My extended family would eventually all settle in the United States, also. We were Armenian at home. We were to only speak Armenian at home. As a matter of fact, anytime my grandmother heard us kids speak English, she quickly reminded us, “you are Armenian.”

In our community, you spoke Armenian. You ate Armenian food. Your friends were Armenian. Your extracurricular activities were through Armenian organizations. Church was Armenian. No other race or ethnicity was allowed to infiltrate. And under no circumstance, were we to associate with others who were not Armenian. 

After I was in college at UC Irvine, my parents divorced. Then shortly thereafter, my beloved grandmother died suddenly. My world was in shock. Everything I had ever known to be stable was no longer. 

My sister, my one and only true confidant, left for Chicago to attend medical school. I was the fat kid left in the same place trying to make sense of my life. I had goals, ambitions, but anything I actually recognized in my life was gone. Each of my people made decisions for themselves contrary to the values they had instilled in me. My dad remarried. My sister met an American and married him.

Here I was still fat and attempting to make a life that was somewhat recognizable to myself. The reality was that I was living a double life. 

I had started dating a Black man, nine years older than me. We dated for five years. I thought it was a healthy relationship. I was too blind and naive to recognize that I was just the side dish. We never went out in public together. Our relationship was a secret. I didn’t meet his family for years. He cheated on me. I forgave him. I was broken and damaged. 

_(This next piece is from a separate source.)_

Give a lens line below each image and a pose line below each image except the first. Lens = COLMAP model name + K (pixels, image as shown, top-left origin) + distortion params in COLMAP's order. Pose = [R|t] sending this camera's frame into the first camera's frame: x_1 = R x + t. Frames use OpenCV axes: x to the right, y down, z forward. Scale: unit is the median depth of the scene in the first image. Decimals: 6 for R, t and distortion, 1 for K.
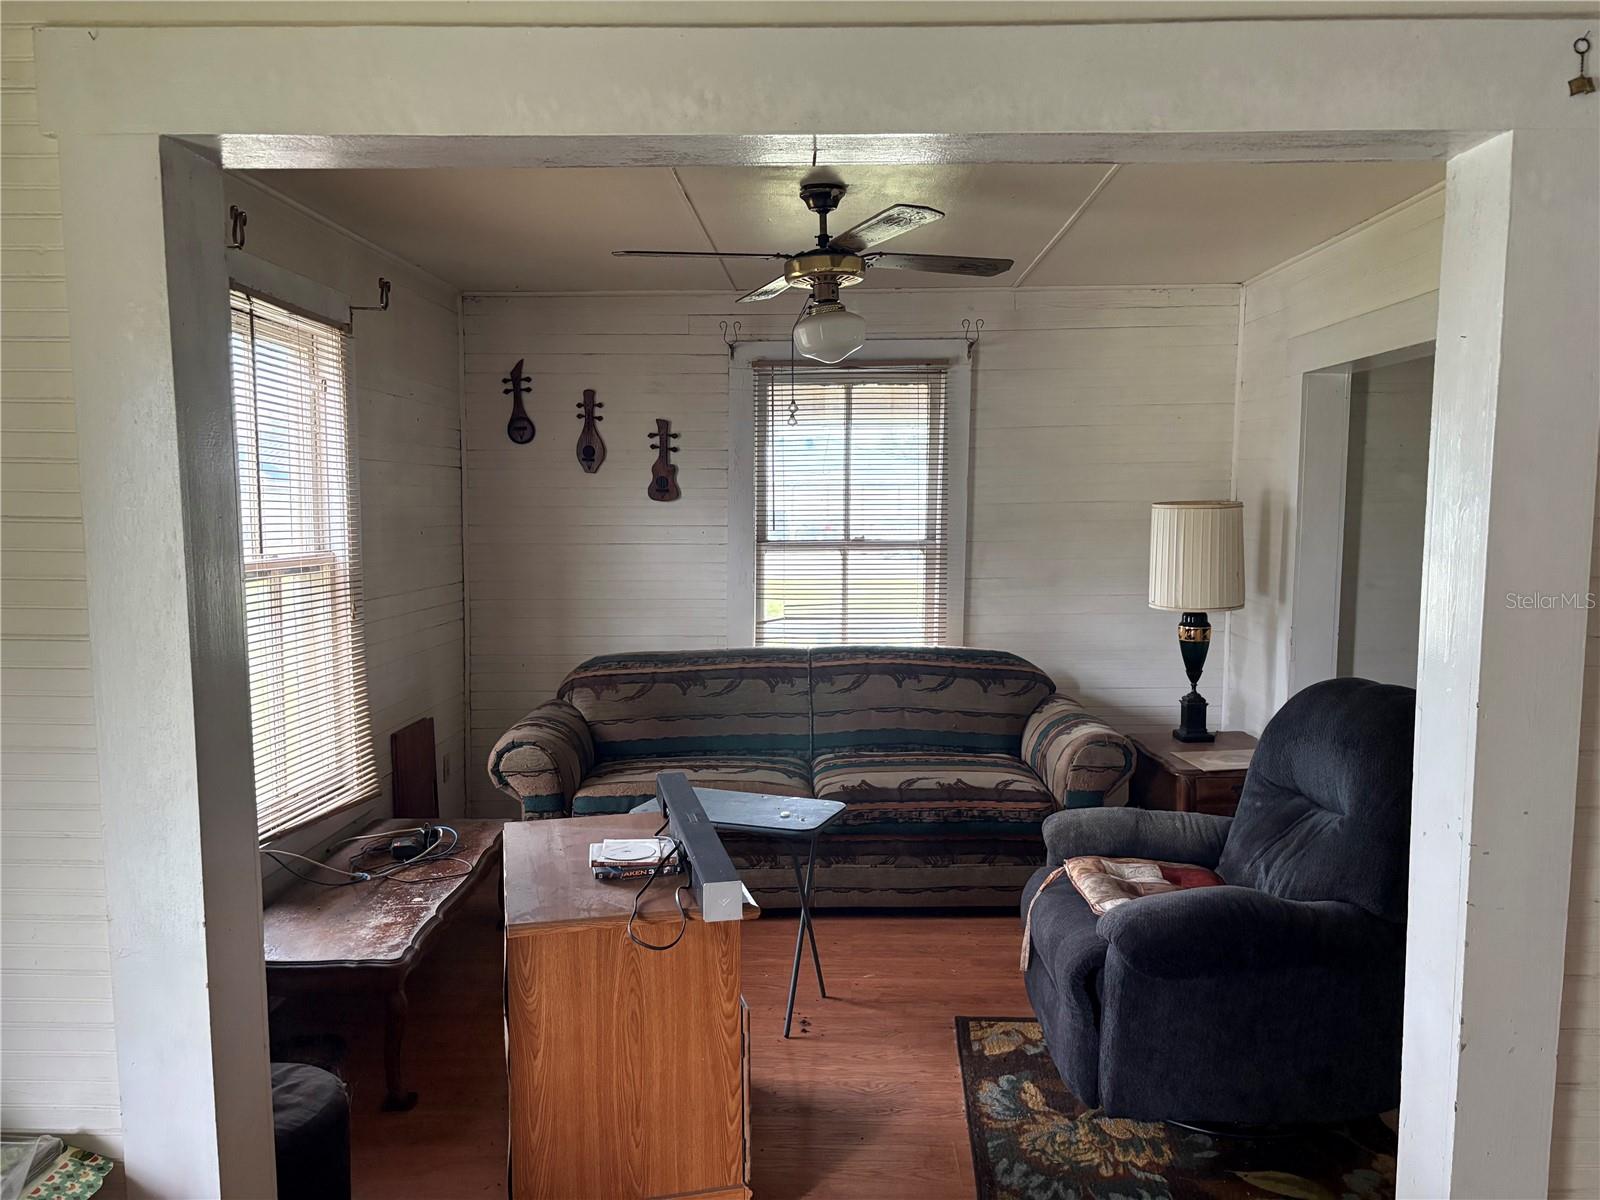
lens RADIAL K [[1205.7, 0, 815.2], [0, 1205.7, 600.6], [0, 0, 1]] dist [0.043756, -0.051666]
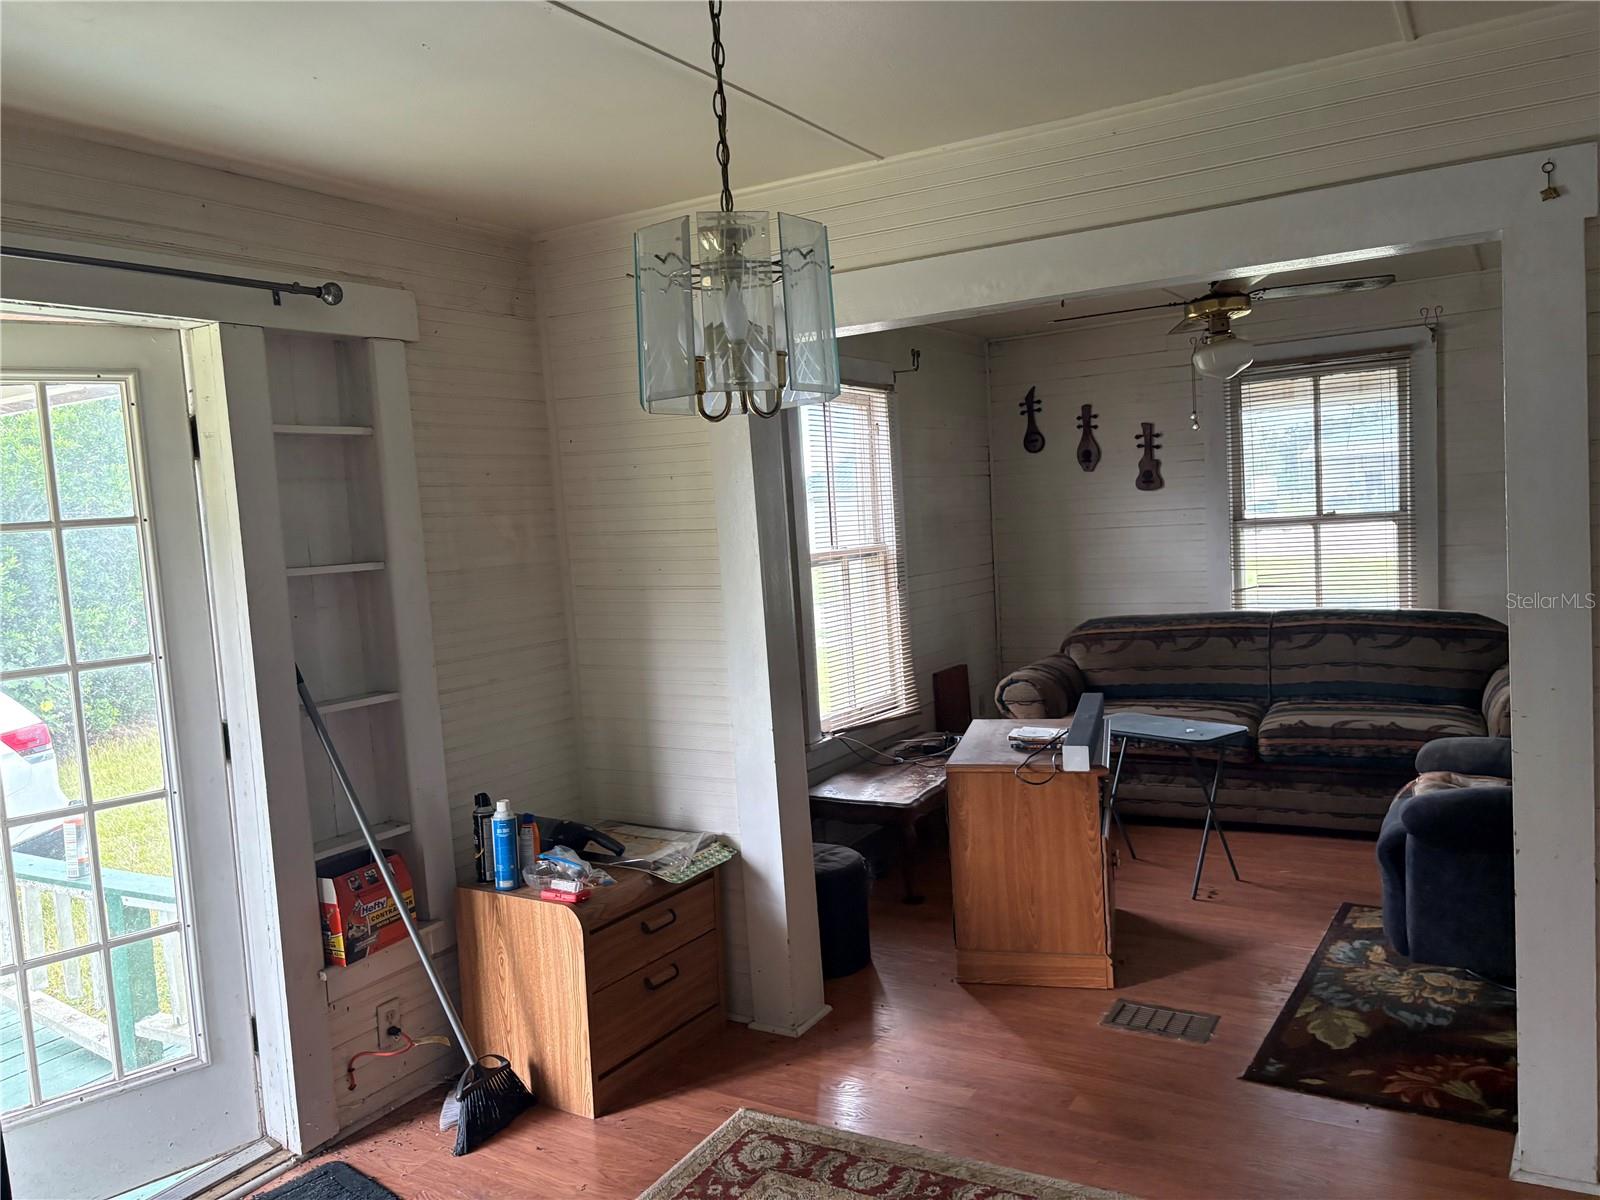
lens RADIAL K [[1205.7, 0, 797.4], [0, 1205.7, 595.4], [0, 0, 1]] dist [0.043756, -0.051666]
pose [[0.867658, -0.015340, -0.496926, 0.211853], [0.018144, 0.999835, 0.000817, 0.018397], [0.496831, -0.009725, 0.867793, -0.281963]]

I thought losing weight would be the solution. I blamed no one but myself. All these horrible circumstances were because I was fat. So I needed to do something about it. I decided upon lap-band surgery. My family was supportive. I was in the last year of getting my Master’s degree in School Psychology. I would finally be skinny and have a Master’s degree and would be any man’s dream woman. 

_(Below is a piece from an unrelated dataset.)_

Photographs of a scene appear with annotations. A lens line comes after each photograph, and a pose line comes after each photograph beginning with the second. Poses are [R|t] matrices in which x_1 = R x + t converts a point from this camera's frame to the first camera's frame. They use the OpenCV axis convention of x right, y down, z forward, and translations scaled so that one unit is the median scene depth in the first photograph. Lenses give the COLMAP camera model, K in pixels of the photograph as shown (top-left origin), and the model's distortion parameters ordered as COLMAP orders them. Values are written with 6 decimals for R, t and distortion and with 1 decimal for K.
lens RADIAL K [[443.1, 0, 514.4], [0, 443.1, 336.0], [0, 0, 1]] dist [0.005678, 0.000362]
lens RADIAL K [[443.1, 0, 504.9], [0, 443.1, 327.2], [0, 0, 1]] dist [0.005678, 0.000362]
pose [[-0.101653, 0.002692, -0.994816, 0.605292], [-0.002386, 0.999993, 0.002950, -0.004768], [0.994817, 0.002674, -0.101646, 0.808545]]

So the October after my surgery, about six months later, I came across this man on a free dating website, who appeared to speak right into my soul. He was handsome, appeared successful and clearly was intelligent. We spoke on the phone and I instantly knew he  would be in my life forever. We planned our first date. 

I picked him up from his apartment in Riverside. An amazingly handsome man, who also smelled amazing? And he was interested in me? I was in awe. I was right. The surgery worked. I finally was able to meet a kind, handsome man who thought I was beautiful. We went to a park. We sat and talked for hours on a park bench. He held my hand. And it felt real and the energy between us was magnetic. 

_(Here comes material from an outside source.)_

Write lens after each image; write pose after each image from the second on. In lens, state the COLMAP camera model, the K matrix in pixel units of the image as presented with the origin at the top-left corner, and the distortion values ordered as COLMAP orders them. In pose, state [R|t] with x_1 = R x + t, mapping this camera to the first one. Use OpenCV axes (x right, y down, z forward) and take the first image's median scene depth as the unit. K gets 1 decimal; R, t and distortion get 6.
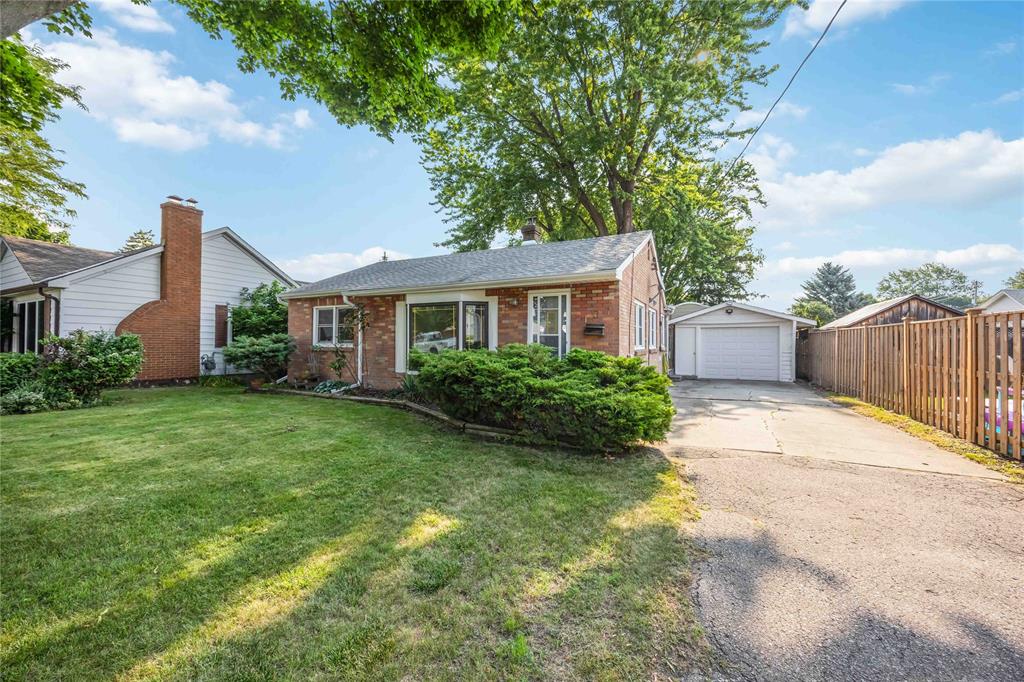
lens RADIAL K [[390.6, 0, 512.5], [0, 390.6, 341.6], [0, 0, 1]] dist [-0.004319, -0.000156]
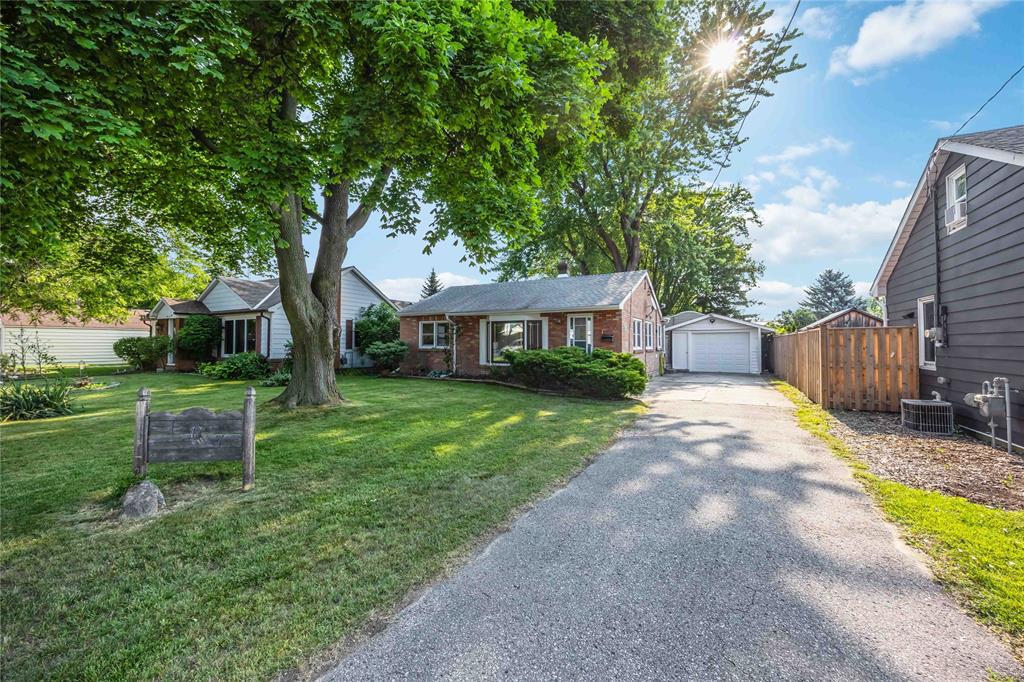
lens RADIAL K [[390.6, 0, 511.4], [0, 390.6, 341.1], [0, 0, 1]] dist [-0.004319, -0.000156]
pose [[0.998832, -0.003561, -0.048181, -0.092105], [0.003308, 0.999980, -0.005336, -0.006005], [0.048199, 0.005171, 0.998824, -0.521951]]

We had to leave. The Angels, his favorite baseball team, were in the playoffs and he wanted to watch the game. As he left the car, I got out to hug him. He kissed my lips tenderly. And in those five seconds, my heart became his. He promised he would text me later. And to my surprise, he did. 

Little did I know, this was all part of his grand scheme. The butterflies in my stomach would soon turn into cockroaches.